Fatigue compelled them to halt frequently, for a moment or two. At one of these halts somebody called out, "Look at Mont Blanc!" and "we were at once made aware of the very great height we had attained by actually seeing the monarch of the Alps and his attendant satellites right over the top of the Breithorn, itself at least 14,000 feet high!"

These people moved in single file, and were all tied to a strong rope, at regular distances apart, so that if one of them slipped on those giddy heights, the others could brace themselves on their alpenstocks and save him from darting into the valley, thousands of feet below. By and by they came to an ice-coated ridge which was tilted up at a sharp angle, and had a precipice on one side of it. They had to climb this, so the guide in the lead cut steps in the ice with his hatchet, and as fast as he took his toes out of one of these slight holes, the toes of the man behind him occupied it.

"Slowly and steadily we kept on our way over this dangerous part of the ascent, and I dare say it was fortunate for some of us that attention was distracted from the head by the paramount necessity of looking after the feet; FOR, WHILE ON THE LEFT THE INCLINE OF ICE WAS SO STEEP THAT IT WOULD BE IMPOSSIBLE FOR ANY MAN TO SAVE HIMSELF IN CASE OF A SLIP, UNLESS THE OTHERS COULD HOLD HIM UP, ON THE RIGHT WE MIGHT DROP A PEBBLE FROM THE HAND OVER PRECIPICES OF UNKNOWN EXTENT DOWN UPON THE TREMENDOUS GLACIER BELOW.

"Great caution, therefore, was absolutely necessary, and in this exposed situation we were attacked by all the fury of that grand enemy of aspirants to Monte Rosa - a severe and bitterly cold wind from the north. The fine powdery snow was driven past us in the clouds, penetrating the interstices of our clothes, and the pieces of ice which flew from the blows of Peter's ax were whisked into the air, and then dashed over the precipice.
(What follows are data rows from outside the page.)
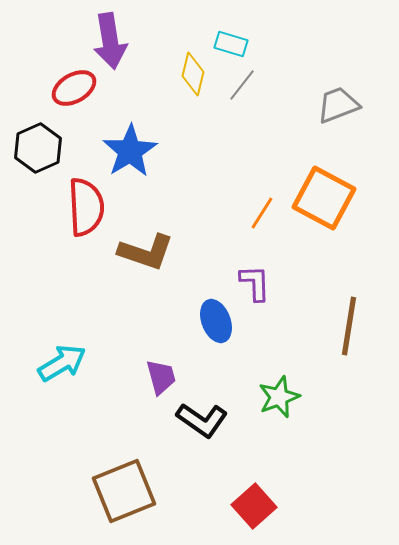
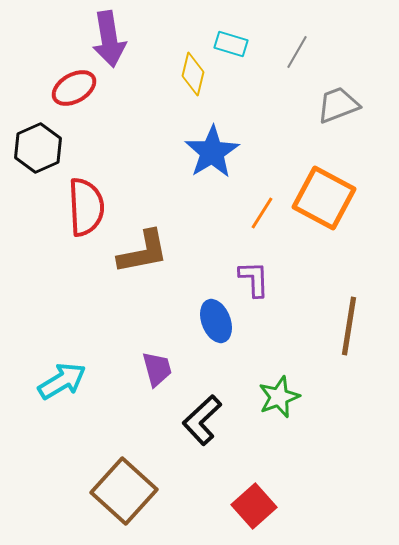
purple arrow: moved 1 px left, 2 px up
gray line: moved 55 px right, 33 px up; rotated 8 degrees counterclockwise
blue star: moved 82 px right, 1 px down
brown L-shape: moved 3 px left; rotated 30 degrees counterclockwise
purple L-shape: moved 1 px left, 4 px up
cyan arrow: moved 18 px down
purple trapezoid: moved 4 px left, 8 px up
black L-shape: rotated 102 degrees clockwise
brown square: rotated 26 degrees counterclockwise
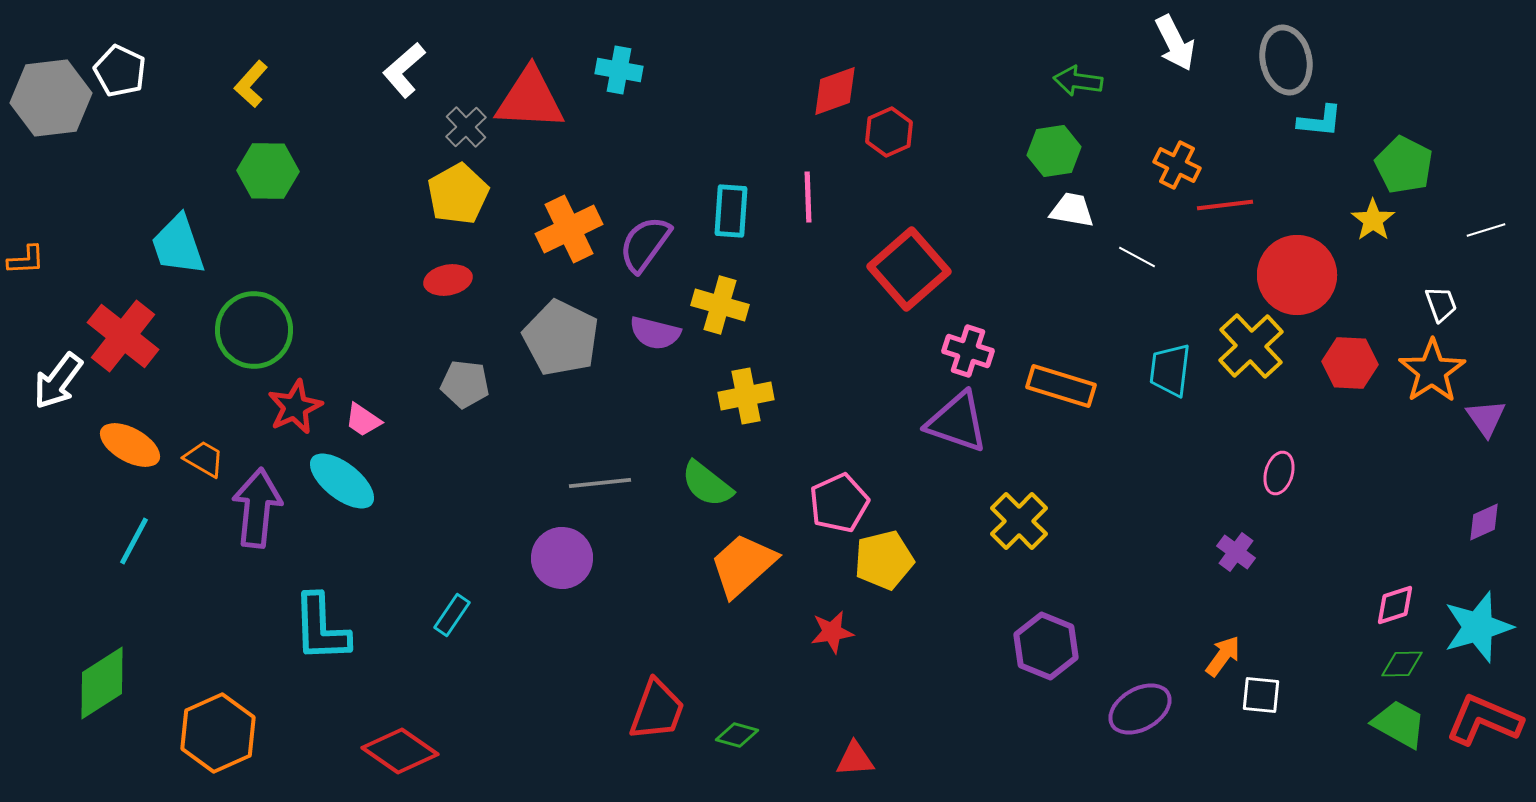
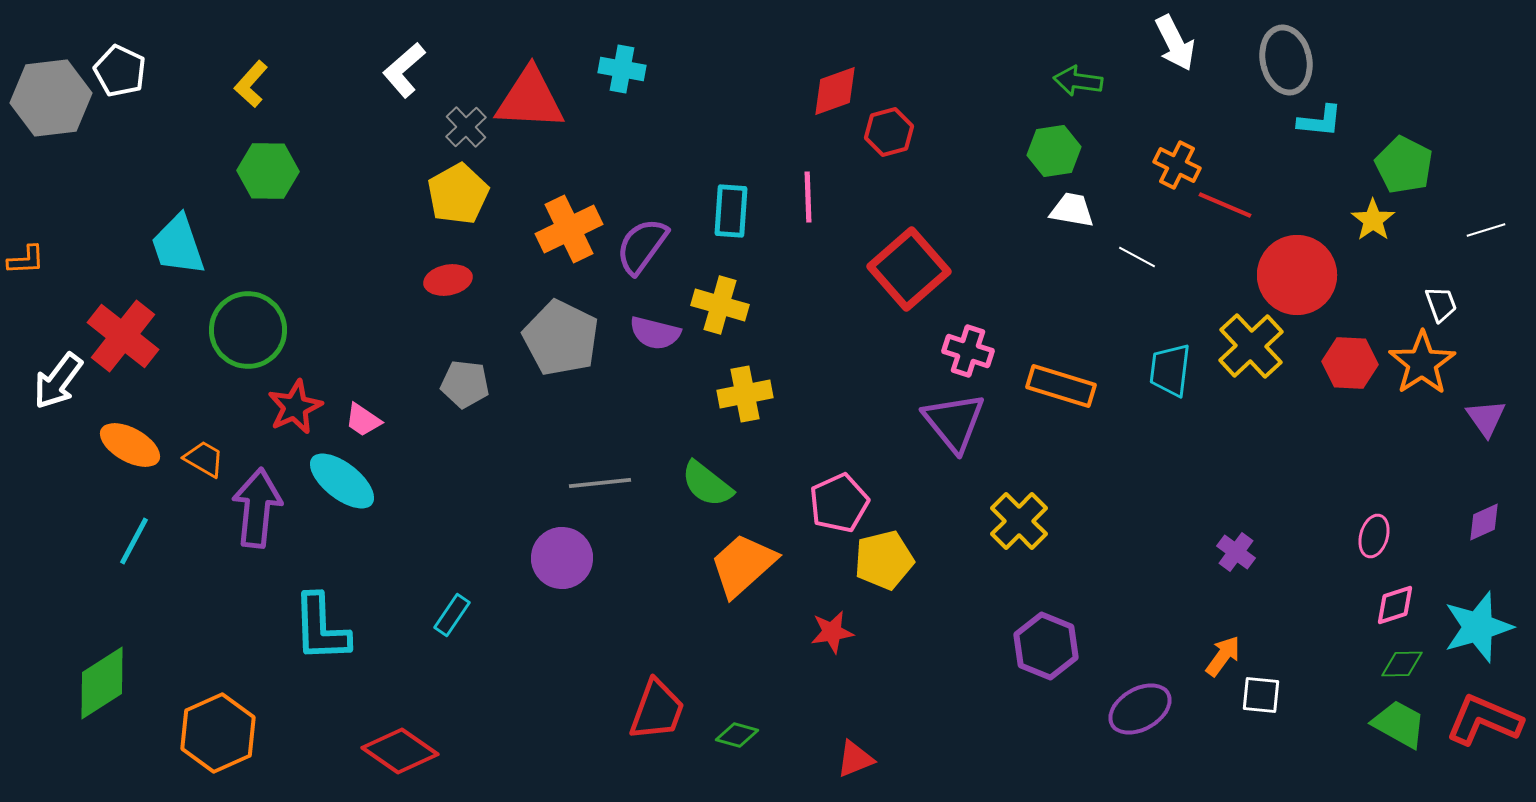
cyan cross at (619, 70): moved 3 px right, 1 px up
red hexagon at (889, 132): rotated 9 degrees clockwise
red line at (1225, 205): rotated 30 degrees clockwise
purple semicircle at (645, 244): moved 3 px left, 2 px down
green circle at (254, 330): moved 6 px left
orange star at (1432, 371): moved 10 px left, 8 px up
yellow cross at (746, 396): moved 1 px left, 2 px up
purple triangle at (957, 422): moved 3 px left; rotated 32 degrees clockwise
pink ellipse at (1279, 473): moved 95 px right, 63 px down
red triangle at (855, 759): rotated 18 degrees counterclockwise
We had quite enough to do to prevent ourselves from being served in the same ruthless fashion, and now and then, in the more violent gusts of wind, were glad to stick our alpenstocks into the ice and hold on hard."
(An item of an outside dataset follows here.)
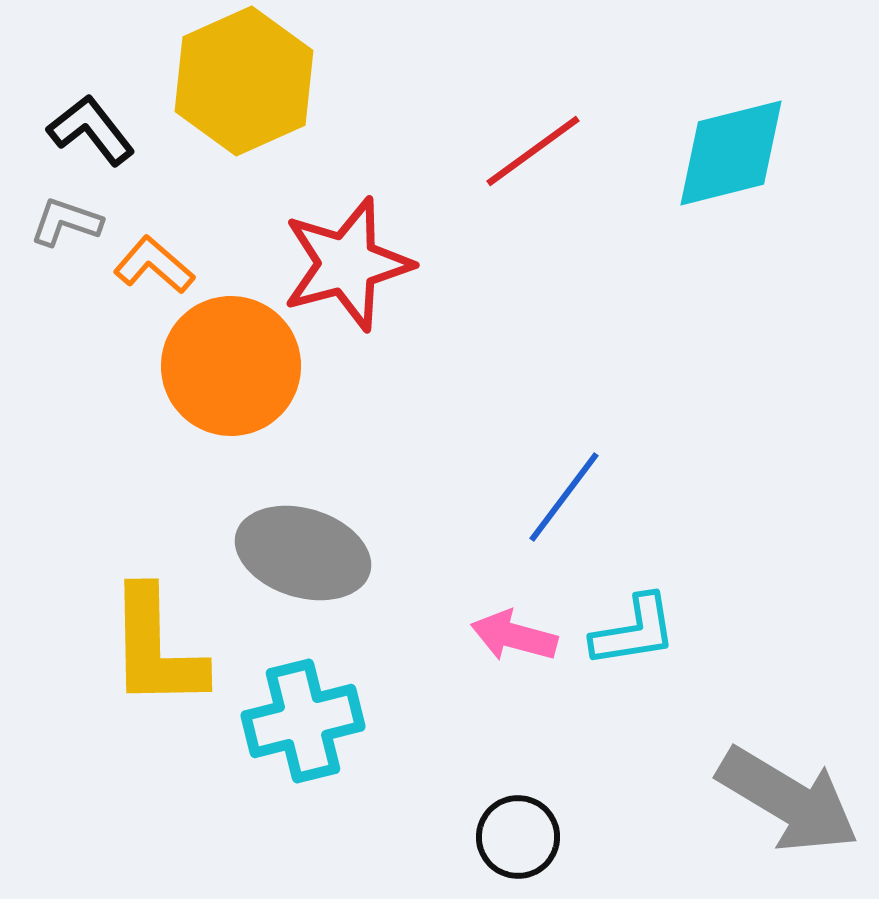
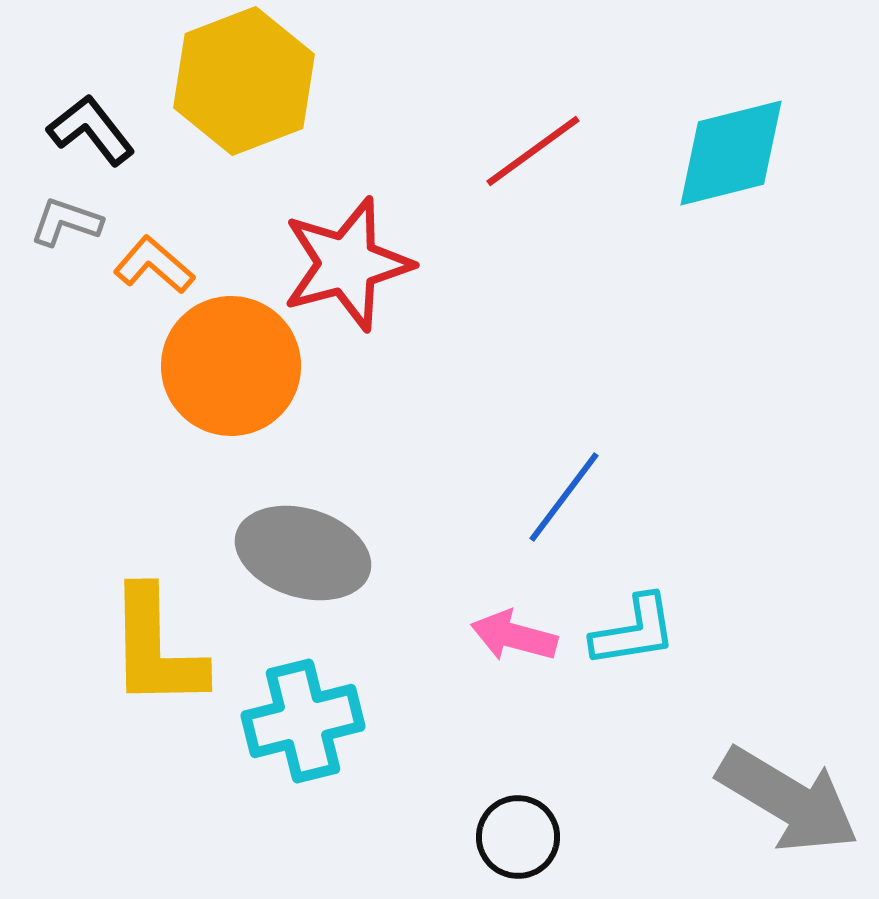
yellow hexagon: rotated 3 degrees clockwise
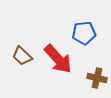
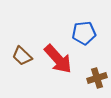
brown cross: rotated 30 degrees counterclockwise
Having surmounted this perilous steep, they sat down and took a brief rest with their backs against a sheltering rock and their heels dangling over a bottomless abyss; then they climbed to the base of another ridge - a more difficult and dangerous one still:

"The whole of the ridge was exceedingly narrow, and the fall on each side desperately steep, but the ice in some of these intervals between the masses of rock assumed the form of a mere sharp edge, almost like a knife; these places, though not more than three or four short paces in length, looked uncommonly awkward; but, like the sword leading true believers to the gates of Paradise, they must needs be passed before we could attain to the summit of our ambition.